To calculate the standard reduction potential for the reaction of Cu(III) to Cu(II), you can use the Nernst equation and the given reduction potentials for the reactions involving Cu(III), Cu(II), and Cu.
The Nernst equation relates the standard reduction potential (E°) to the actual reduction potential (E) under non-standard conditions:
E = E° - (0.0592 / n) * log(Q)
Where:
E = actual reduction potential
E° = standard reduction potential
n = number of electrons transferred in the reaction
Q = reaction quotient
First, let's identify the reactions involved:
Cu3+ + 2e- → Cu+ (Reaction 1)
Cu2+ + e- → Cu+ (Reaction 2)
Cu2+ + 2e- → Cu(s) (Reaction 3)
Cu+ + e- → Cu(s) (Reaction 4)
Now, let's construct the overall reaction:
Cu3+ + e- → Cu2+ (Reaction 5)
To determine the E° for Reaction 5, we need to use the reduction potentials of Reactions 1 and 2. We can add the individual reactions to obtain the overall reaction and their reduction potentials to obtain the overall reduction potential.
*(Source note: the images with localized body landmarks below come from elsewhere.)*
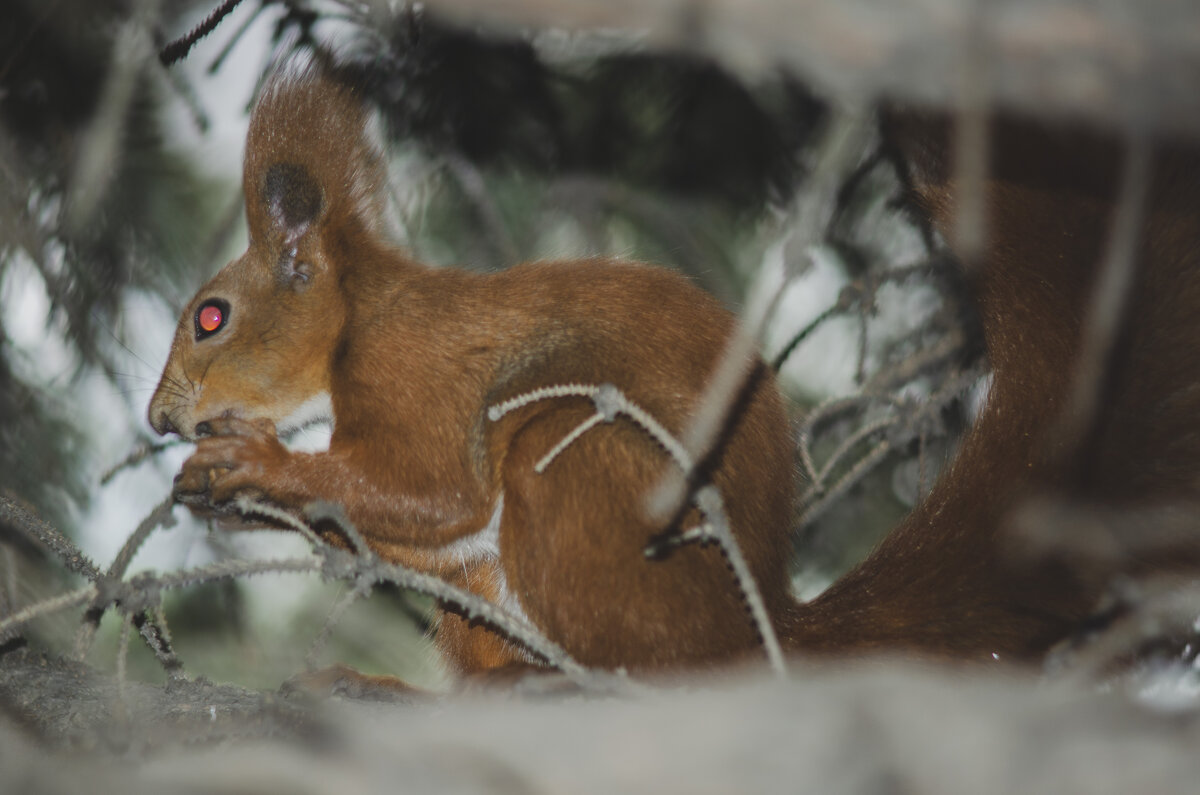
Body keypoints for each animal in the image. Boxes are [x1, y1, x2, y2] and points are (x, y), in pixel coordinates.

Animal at [147, 59, 1200, 682]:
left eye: (211, 316)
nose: (159, 418)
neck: (359, 322)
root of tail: (754, 635)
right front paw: (224, 490)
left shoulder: (416, 369)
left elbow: (437, 489)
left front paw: (254, 465)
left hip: (578, 467)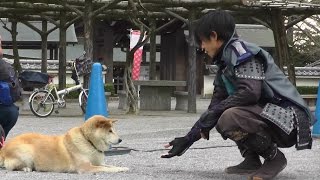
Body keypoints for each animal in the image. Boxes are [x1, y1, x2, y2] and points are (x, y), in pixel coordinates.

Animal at [0, 114, 129, 174]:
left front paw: (122, 167)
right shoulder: (86, 167)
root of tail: (3, 149)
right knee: (11, 167)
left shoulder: (97, 163)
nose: (120, 140)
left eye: (113, 130)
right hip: (26, 151)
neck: (88, 141)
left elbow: (109, 166)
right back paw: (26, 168)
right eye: (110, 131)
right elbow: (105, 168)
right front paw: (118, 170)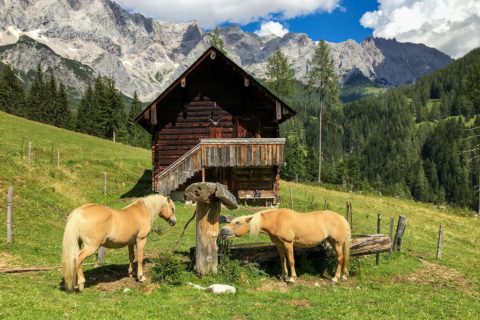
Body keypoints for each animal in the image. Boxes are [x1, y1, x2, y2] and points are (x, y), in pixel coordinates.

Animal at [219, 209, 350, 284]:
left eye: (238, 223)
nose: (222, 231)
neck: (277, 220)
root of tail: (342, 218)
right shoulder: (279, 245)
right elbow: (283, 260)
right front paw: (283, 277)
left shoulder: (288, 243)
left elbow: (291, 260)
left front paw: (292, 279)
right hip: (333, 242)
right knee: (343, 258)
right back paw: (343, 277)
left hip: (337, 243)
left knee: (340, 258)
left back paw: (335, 278)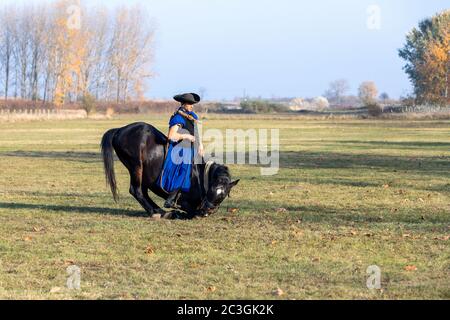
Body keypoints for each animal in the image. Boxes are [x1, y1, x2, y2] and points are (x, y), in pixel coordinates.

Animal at [99, 121, 239, 219]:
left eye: (223, 195)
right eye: (211, 189)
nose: (206, 211)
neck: (198, 176)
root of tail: (120, 130)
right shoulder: (186, 202)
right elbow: (190, 211)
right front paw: (177, 212)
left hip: (144, 173)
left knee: (143, 192)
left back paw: (159, 211)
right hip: (136, 167)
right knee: (136, 190)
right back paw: (157, 212)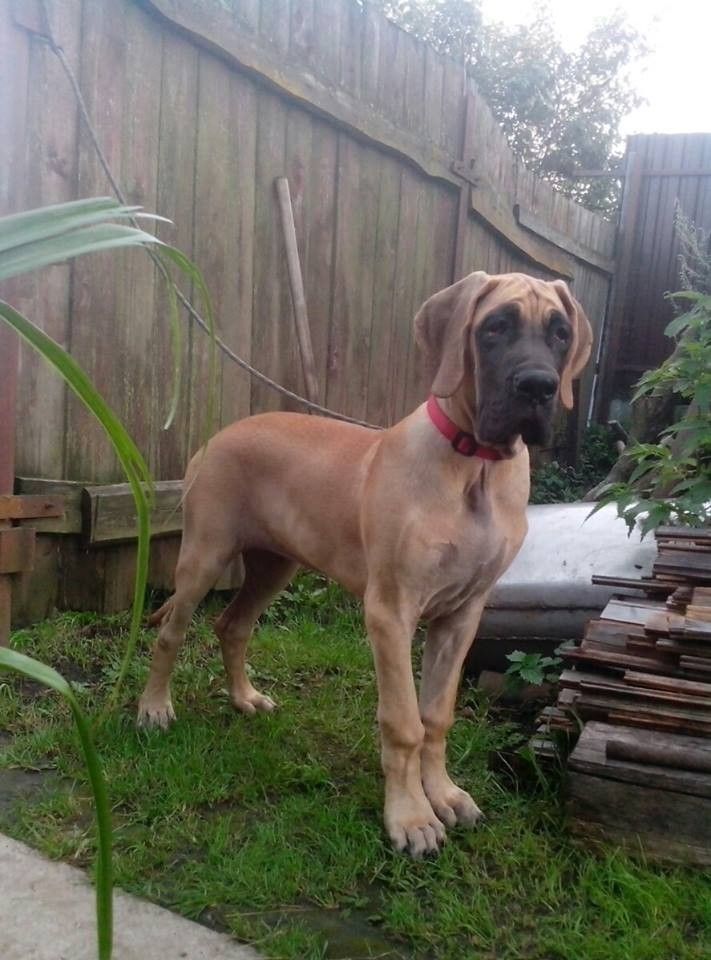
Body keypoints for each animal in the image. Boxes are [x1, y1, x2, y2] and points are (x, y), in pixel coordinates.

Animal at [138, 271, 592, 857]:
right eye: (495, 327)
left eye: (560, 333)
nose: (537, 386)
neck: (475, 466)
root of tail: (220, 433)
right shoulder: (391, 611)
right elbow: (403, 722)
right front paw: (411, 817)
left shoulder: (462, 615)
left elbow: (435, 715)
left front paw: (443, 794)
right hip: (205, 554)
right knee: (172, 632)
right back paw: (154, 708)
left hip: (274, 565)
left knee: (232, 625)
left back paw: (244, 699)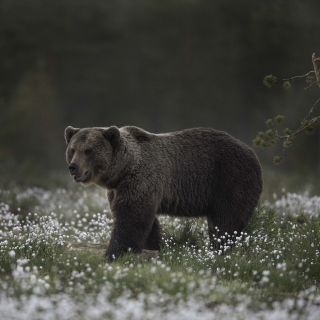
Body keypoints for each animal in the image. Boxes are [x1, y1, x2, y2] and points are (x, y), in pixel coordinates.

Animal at [65, 125, 262, 260]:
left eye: (88, 150)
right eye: (73, 150)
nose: (73, 167)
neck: (123, 170)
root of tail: (253, 153)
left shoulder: (141, 179)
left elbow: (131, 217)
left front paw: (114, 253)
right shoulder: (118, 189)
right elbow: (146, 221)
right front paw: (152, 247)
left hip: (230, 180)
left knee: (227, 222)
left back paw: (218, 249)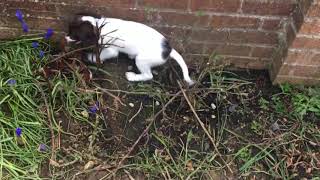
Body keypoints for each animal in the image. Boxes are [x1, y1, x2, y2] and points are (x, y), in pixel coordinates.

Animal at [65, 13, 195, 85]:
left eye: (73, 35)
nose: (65, 38)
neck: (98, 26)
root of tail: (168, 49)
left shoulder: (111, 50)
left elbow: (102, 55)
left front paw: (90, 57)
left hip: (142, 60)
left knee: (148, 76)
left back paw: (132, 76)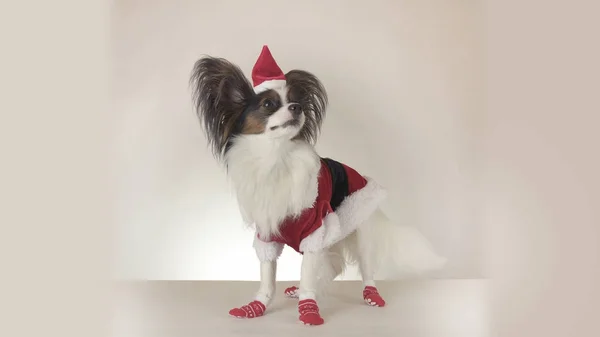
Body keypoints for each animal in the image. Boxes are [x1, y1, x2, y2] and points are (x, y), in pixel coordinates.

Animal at [189, 46, 446, 324]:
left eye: (295, 100)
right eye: (268, 104)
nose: (298, 107)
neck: (275, 157)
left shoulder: (314, 229)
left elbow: (308, 275)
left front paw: (309, 309)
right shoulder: (267, 233)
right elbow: (268, 277)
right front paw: (257, 307)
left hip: (359, 230)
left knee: (365, 268)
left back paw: (371, 295)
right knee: (333, 265)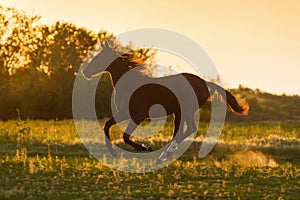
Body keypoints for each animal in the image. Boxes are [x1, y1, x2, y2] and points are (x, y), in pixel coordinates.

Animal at [82, 41, 248, 162]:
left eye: (98, 57)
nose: (85, 72)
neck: (129, 84)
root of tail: (204, 83)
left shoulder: (137, 115)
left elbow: (125, 136)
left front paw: (145, 148)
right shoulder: (124, 113)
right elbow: (107, 125)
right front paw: (113, 153)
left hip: (186, 109)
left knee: (190, 129)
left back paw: (163, 155)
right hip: (178, 112)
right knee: (180, 131)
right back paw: (164, 156)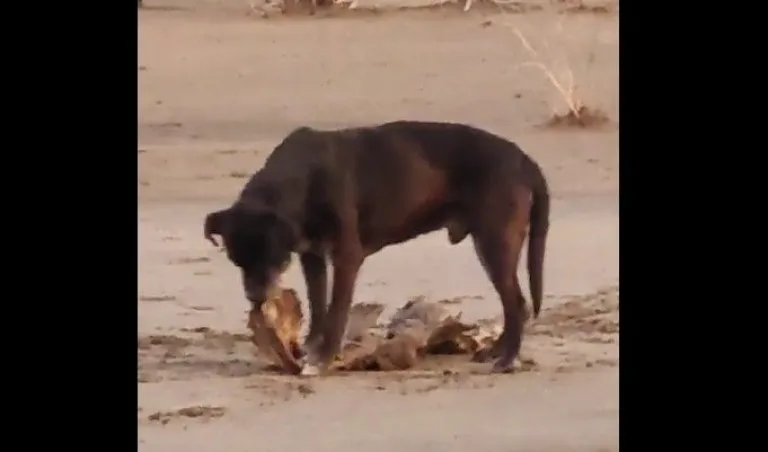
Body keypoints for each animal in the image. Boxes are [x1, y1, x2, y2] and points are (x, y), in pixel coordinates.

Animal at [204, 119, 548, 374]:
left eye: (272, 258)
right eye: (237, 261)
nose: (255, 297)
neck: (300, 176)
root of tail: (524, 160)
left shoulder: (347, 256)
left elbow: (337, 311)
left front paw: (324, 357)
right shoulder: (312, 256)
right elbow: (318, 305)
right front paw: (314, 346)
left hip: (495, 242)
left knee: (517, 303)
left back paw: (507, 359)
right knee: (512, 306)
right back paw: (497, 351)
Reaction 1 (-0.15V) + Reaction 2 (-0.15V) = Reaction 5
This simplifies to:
Cu3+ + 3e- → Cu2+
Now, let's calculate the E° for Reaction 5 using the standard reduction potentials for Reactions 1 and 2:
E° = E1 + E2
E° = 1.28V + 0.15V
E° = 1.43V
Therefore, the standard reduction potential for the reaction of Cu(III) to Cu(II) is 1.43V, not 0.783V.